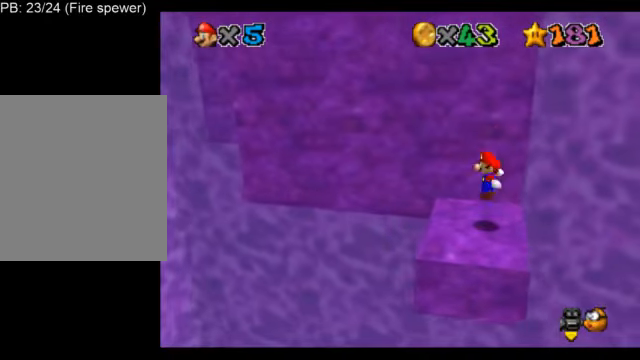
Gameplay with a controller (Nintendo layout); each line is a JSON object with the inputs held at the frame after it. "events" lists button and stick changes between this image and that frame as [ms after this image, input, new state], when the widget could be followed in between. Not read: L3 R3.
{"buttons": ["L1"], "left_stick": "center", "events": []}
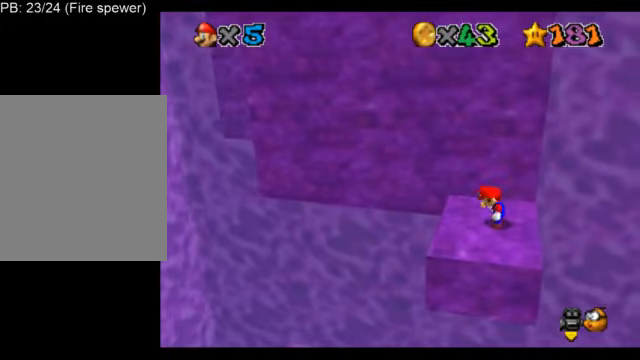
{"buttons": ["L1"], "left_stick": "center", "events": []}
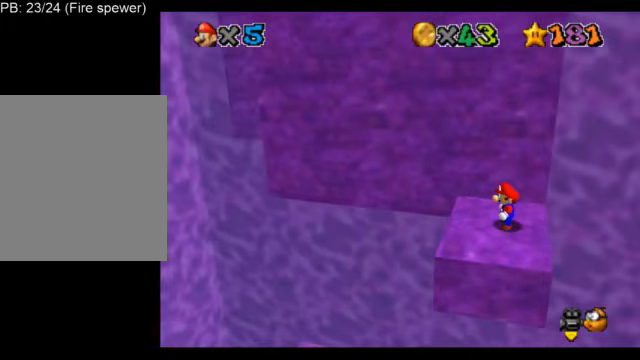
{"buttons": ["L1"], "left_stick": "center", "events": []}
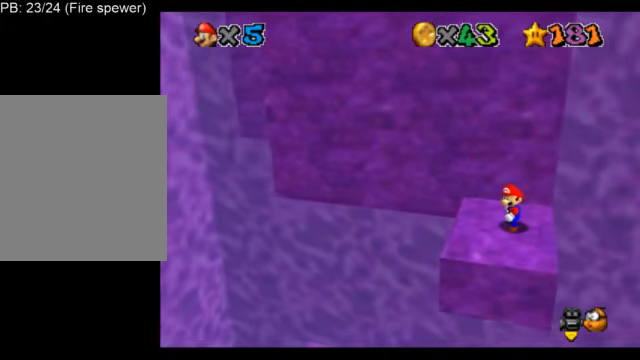
{"buttons": ["L1"], "left_stick": "center", "events": []}
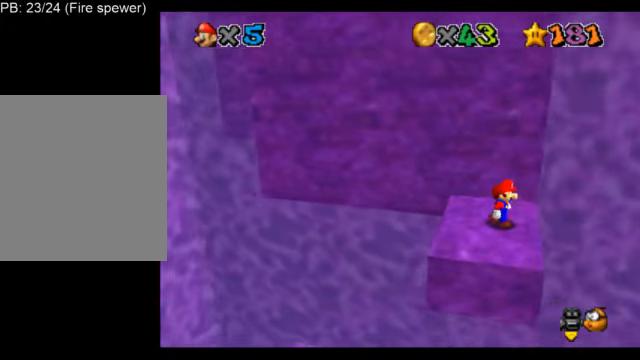
{"buttons": ["L1"], "left_stick": "left", "events": [[250, "A", "down"], [333, "A", "up"], [459, "left_stick", "left"]]}
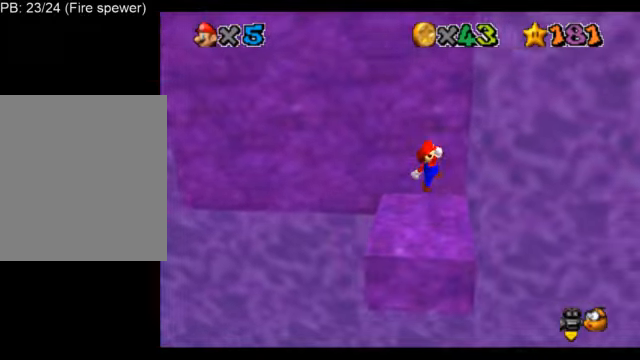
{"buttons": ["L1"], "left_stick": "center", "events": [[125, "left_stick", "center"], [209, "C_LEFT", "down"], [251, "C_DOWN", "down"], [292, "C_DOWN", "up"], [292, "C_LEFT", "up"], [376, "C_DOWN", "down"], [376, "C_LEFT", "down"], [501, "C_DOWN", "up"], [501, "C_LEFT", "up"]]}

Task item :: Output nothing but the records, word for word, and none of their pictures.

Expected answer ::
Gameplay with a controller (Nintendo layout); each line is a JSON object with the inputs held at the frame after it. "events" lists button and stick changes between this image and that frame as [ms after this image, input, new state], when the widget could be followed in between. Not read: L3 R3.
{"buttons": ["L1"], "left_stick": "center", "events": []}
{"buttons": ["L1"], "left_stick": "center", "events": []}
{"buttons": ["L1"], "left_stick": "center", "events": []}
{"buttons": ["L1"], "left_stick": "center", "events": []}
{"buttons": ["L1"], "left_stick": "left", "events": [[250, "A", "down"], [333, "A", "up"], [459, "left_stick", "left"]]}
{"buttons": ["L1"], "left_stick": "center", "events": [[125, "left_stick", "center"], [209, "C_LEFT", "down"], [251, "C_DOWN", "down"], [292, "C_DOWN", "up"], [292, "C_LEFT", "up"], [376, "C_DOWN", "down"], [376, "C_LEFT", "down"], [501, "C_DOWN", "up"], [501, "C_LEFT", "up"]]}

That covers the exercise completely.